PERINTAH 1: Ubah bagian kutipan tentang pers masa orde lama, mulai dari "Banyak terjadi pembredelan-pembredelan" terus ke bawah sampai "dianut oleh pemerintah.", dengan mengganti "pembredelan-pembredelan" menjadi "pelarangan terbit".
PERINTAH 2: Susun baris-baris dalam daftar, mulai dari baris yang memuat "تقدم شركة المنظف" terus ke bawah sampai baris yang memuat "متكررة أو مخصصة عند الطلب.", menjadi list JSON berisi string, satu string untuk setiap baris dan tanpa baris kosong. Berikan hanya baris-baris tersebut.

KUTIPAN TEKS:
______

Pada masa akhir orde lama, muncul pers yang mendukung dan memperjuangkan kemerdekaan Indonesia dan kemudian muncul pers parti politik, yaitu pers yang menjadi corong ideologi partai tersebut dan dibiayai oleh partai yang bersangkutan. Namun pers partai politik tidak bisa bertahan lama, kerana pemerintahan orde baru menerapkan demokrasi terpimpin. Pers pada masa itu harus mengikuti sistem politik yang ditetapkan oleh pemerintah. Tetapi banyak sekali terjadi pergolakan-pergolakan dikalangan pers, pers tidak mau mengikiti aturan-aturan pemerintah karena hal tersebut mnyebabkan pembunuhan karakter dan ketidak bebasan pers dalam mengembangkan ideologinya.

Banyak terjadi pembredelan-pembredelan yang dilakukan pemerintah karena tidak pemgikuti peraturan pemerintah pada saan itu, pers dianggap melawan garis politik pada masa itu yaitu NASAKOM (Nasionalis, Agamis, Komunis). Pemerintah juga memenjarakan tokoh-tokoh pers dan politik yang melawan garis politik yang dianut oleh pemerintah.

Setelah peristiwa berdarah G 30 S PKI, pers mengalami penurunan kuantitas penerbitan. Hal tersebut dikerenakan kebijakan pemerintah dalam membatasi ruang gerak pers dengan mewajibkan pers meiliki SIT (surat Izin terbit) dan SIC (Surat Izin Cetak) yang dikeluarkan oleh pemerntah.

______

Daftar dari sebuah kumpulan data:
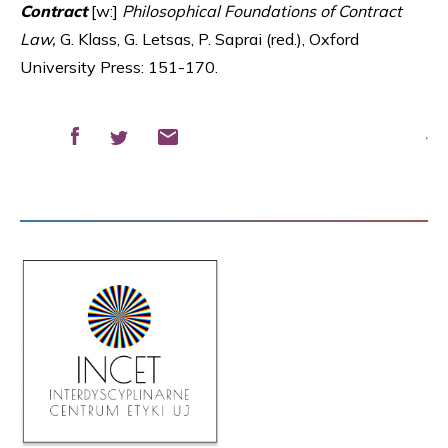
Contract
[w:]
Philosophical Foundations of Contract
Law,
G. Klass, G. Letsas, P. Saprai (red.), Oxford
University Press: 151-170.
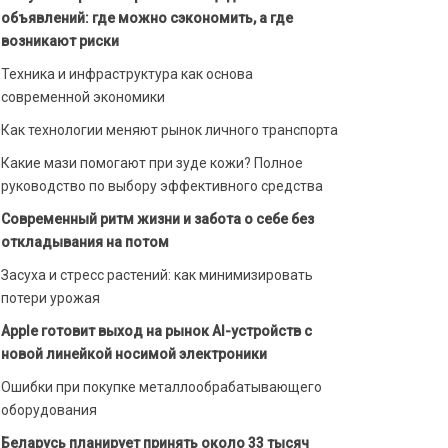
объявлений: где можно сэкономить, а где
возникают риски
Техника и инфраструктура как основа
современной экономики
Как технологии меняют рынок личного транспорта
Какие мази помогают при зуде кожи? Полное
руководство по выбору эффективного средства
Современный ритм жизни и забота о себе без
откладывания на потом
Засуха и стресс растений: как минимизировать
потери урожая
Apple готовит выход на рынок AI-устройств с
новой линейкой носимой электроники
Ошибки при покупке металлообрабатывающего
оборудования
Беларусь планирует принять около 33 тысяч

______

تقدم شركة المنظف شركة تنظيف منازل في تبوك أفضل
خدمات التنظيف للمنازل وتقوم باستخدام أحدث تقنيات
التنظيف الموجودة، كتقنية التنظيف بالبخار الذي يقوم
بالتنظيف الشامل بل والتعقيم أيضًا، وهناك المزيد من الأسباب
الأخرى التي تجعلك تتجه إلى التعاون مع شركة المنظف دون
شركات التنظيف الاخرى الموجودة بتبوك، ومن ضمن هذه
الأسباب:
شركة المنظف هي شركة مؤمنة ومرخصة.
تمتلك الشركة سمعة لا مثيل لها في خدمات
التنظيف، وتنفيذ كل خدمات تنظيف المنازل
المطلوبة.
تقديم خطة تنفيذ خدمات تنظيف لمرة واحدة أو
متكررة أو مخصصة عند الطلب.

______

TEMPAT JAWABAN 1:
Banyak terjadi pelarangan terbit yang dilakukan pemerintah karena tidak pemgikuti peraturan pemerintah pada saan itu, pers dianggap melawan garis politik pada masa itu yaitu NASAKOM (Nasionalis, Agamis, Komunis). Pemerintah juga memenjarakan tokoh-tokoh pers dan politik yang melawan garis politik yang dianut oleh pemerintah.

TEMPAT JAWABAN 2:
[
  "تقدم شركة المنظف شركة تنظيف منازل في تبوك أفضل",
  "خدمات التنظيف للمنازل وتقوم باستخدام أحدث تقنيات",
  "التنظيف الموجودة، كتقنية التنظيف بالبخار الذي يقوم",
  "بالتنظيف الشامل بل والتعقيم أيضًا، وهناك المزيد من الأسباب",
  "الأخرى التي تجعلك تتجه إلى التعاون مع شركة المنظف دون",
  "شركات التنظيف الاخرى الموجودة بتبوك، ومن ضمن هذه",
  "الأسباب:",
  "شركة المنظف هي شركة مؤمنة ومرخصة.",
  "تمتلك الشركة سمعة لا مثيل لها في خدمات",
  "التنظيف، وتنفيذ كل خدمات تنظيف المنازل",
  "المطلوبة.",
  "تقديم خطة تنفيذ خدمات تنظيف لمرة واحدة أو",
  "متكررة أو مخصصة عند الطلب."
]